Comment (2015-09-02 for -34)
I have no objections to the publication of this document.

- I find text like "Optional for blocks supplied by the originating device, mandatory otherwise" in multiple places in this specification.  Is there a reason for not saying "originating devices MAY supply this information, all other entities MUST supply this information" or some such?

- I look forward to the resolution of Stephen's DISCUSS points.

(Joel Jaeggli) No Objection

(Barry Leiba) (was Discuss) No Objection

Comment (2015-09-18 for -35)
Thanks so much for addressing all my comments -- version -35 looks really good.

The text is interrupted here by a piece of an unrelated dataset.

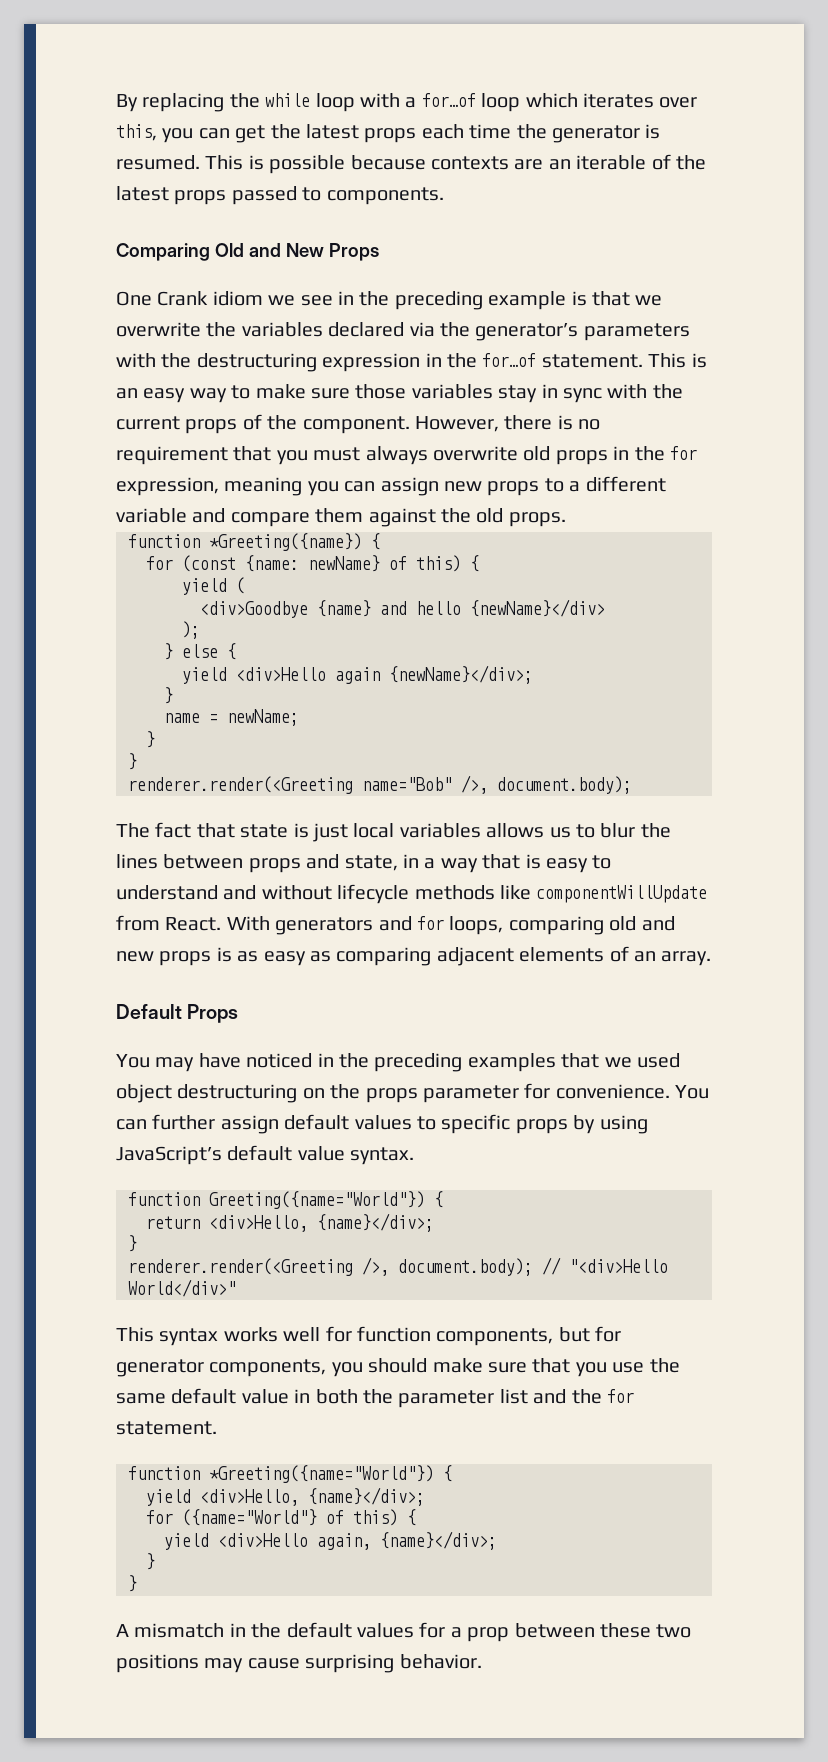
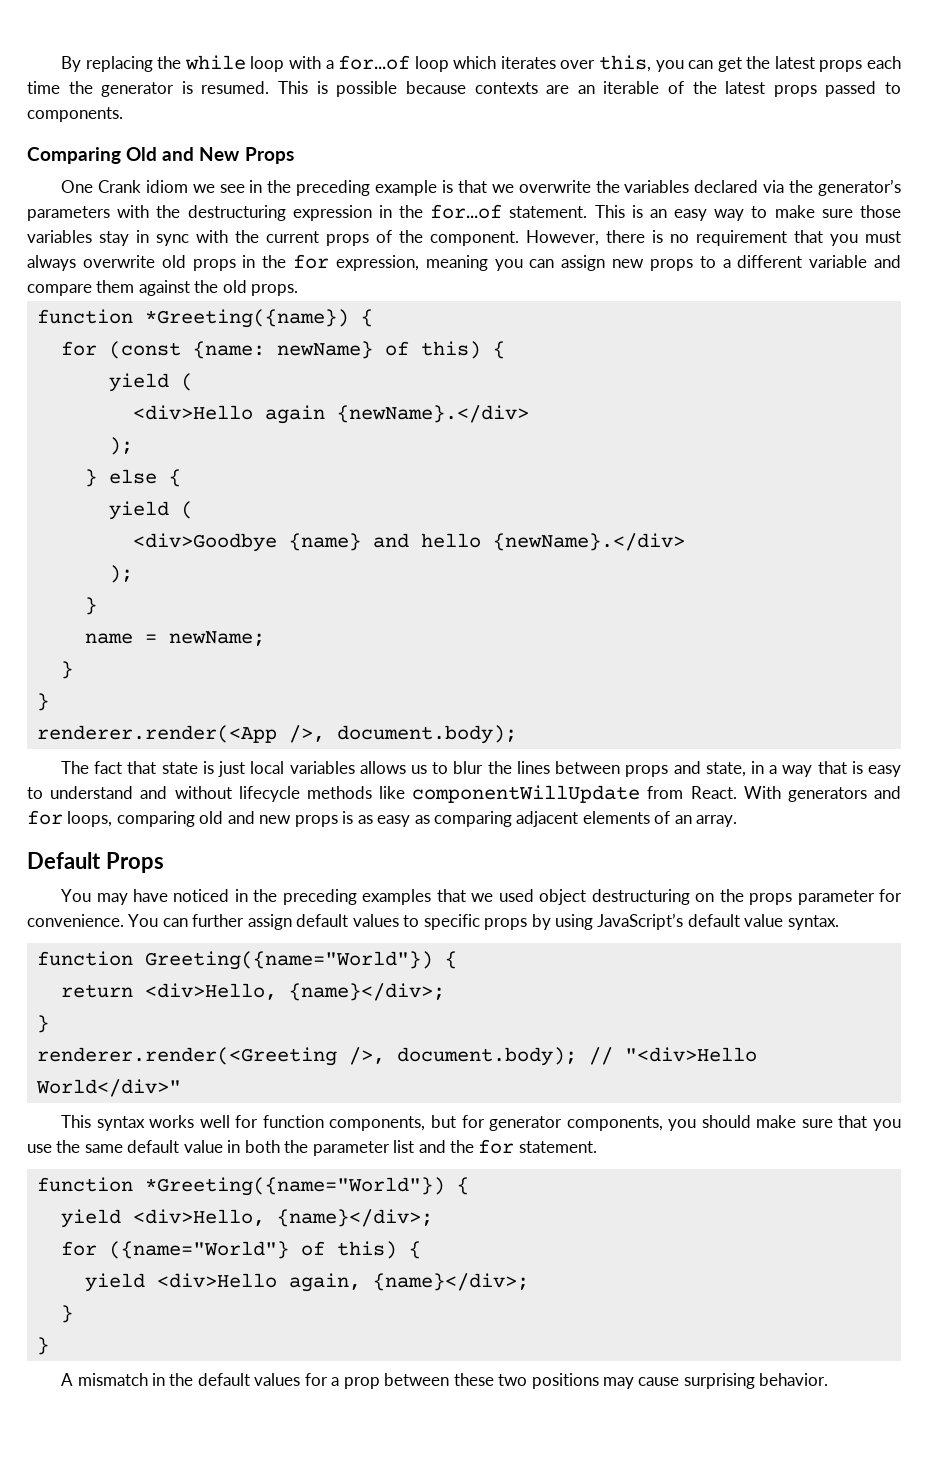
[200,599,605,618] <div>Goodbye {name} and hello {newName}</div> -> [132,405,529,424] <div>Hello again {newName}.</div>
[236,665,533,684] <div>Hello again {newName}</div>; -> [180,501,193,519] [132,533,685,552] [108,565,133,583] ( // <div>Goodbye {name} and hello {newName}.</div> // );
[128,776,452,794] renderer.render(<Greeting name="Bob" -> [36,725,277,743] renderer.render(<App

A minor thing that the RFC Editor will correct anyway, but if you happen to do another round of changes: You have "mime" in lower case in three places (in Sections 4.2, 4.3, and 4.5), and they should be upper-cased.

Kathleen Moriarty No Objection

Comment (2015-09-02 for -34)
Thanks for your work on this document and the detailed security and privacy considerations balanced against safety risks.  I don't have any questions besides those already asked, but do appreciate the detailed security and privacy recommendations with the understanding of the need to balance risk (to the caller) for this work.

Alvaro Retana No Objection

Comment (2015-09-01 for -34)
Given that the intent of the document “is that every emergency call carry the information described here using the mechanisms described here”, and that additional information is being introduced as ‘Required’, shouldn’t it update RFC6443 and/or at least RFC6881?